(Recorded data)
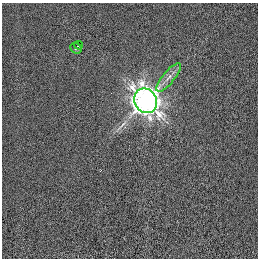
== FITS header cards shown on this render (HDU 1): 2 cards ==
NAXIS1  =                  256 /
NAXIS2  =                  256 /

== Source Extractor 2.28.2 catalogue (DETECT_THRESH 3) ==
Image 256 x 256 px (HDU 1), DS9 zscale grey, 1 PNG px = 1 image px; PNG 260 x 260 px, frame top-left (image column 1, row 256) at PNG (2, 3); each listed source drawn as its Kron ellipse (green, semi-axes under 4 px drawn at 4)
Background 6.81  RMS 13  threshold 38.9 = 3 sigma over >= 5 px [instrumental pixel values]
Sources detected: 4; all 4 listed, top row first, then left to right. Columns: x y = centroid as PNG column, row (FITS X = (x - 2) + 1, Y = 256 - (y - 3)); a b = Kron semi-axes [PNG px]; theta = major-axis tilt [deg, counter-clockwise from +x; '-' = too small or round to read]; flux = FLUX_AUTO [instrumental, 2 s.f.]
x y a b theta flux
78 45 4 3 - 600
76 48 6 5 - 1400
169 77 18 6 50 6900
146 101 13 11 -59 810000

- _Exercise aim_
Rewrite all of these lines with "centroid" switched to "center point", keeping everything else the same. Leave the pictures out.

- _Task output_
== FITS header cards shown on this render (HDU 1): 2 cards ==
NAXIS1  =                  256 /
NAXIS2  =                  256 /

== Source Extractor 2.28.2 catalogue (DETECT_THRESH 3) ==
Image 256 x 256 px (HDU 1), DS9 zscale grey, 1 PNG px = 1 image px; PNG 260 x 260 px, frame top-left (image column 1, row 256) at PNG (2, 3); each listed source drawn as its Kron ellipse (green, semi-axes under 4 px drawn at 4)
Background 6.81  RMS 13  threshold 38.9 = 3 sigma over >= 5 px [instrumental pixel values]
Sources detected: 4; all 4 listed, top row first, then left to right. Columns: x y = center point as PNG column, row (FITS X = (x - 2) + 1, Y = 256 - (y - 3)); a b = Kron semi-axes [PNG px]; theta = major-axis tilt [deg, counter-clockwise from +x; '-' = too small or round to read]; flux = FLUX_AUTO [instrumental, 2 s.f.]
x y a b theta flux
78 45 4 3 - 600
76 48 6 5 - 1400
169 77 18 6 50 6900
146 101 13 11 -59 810000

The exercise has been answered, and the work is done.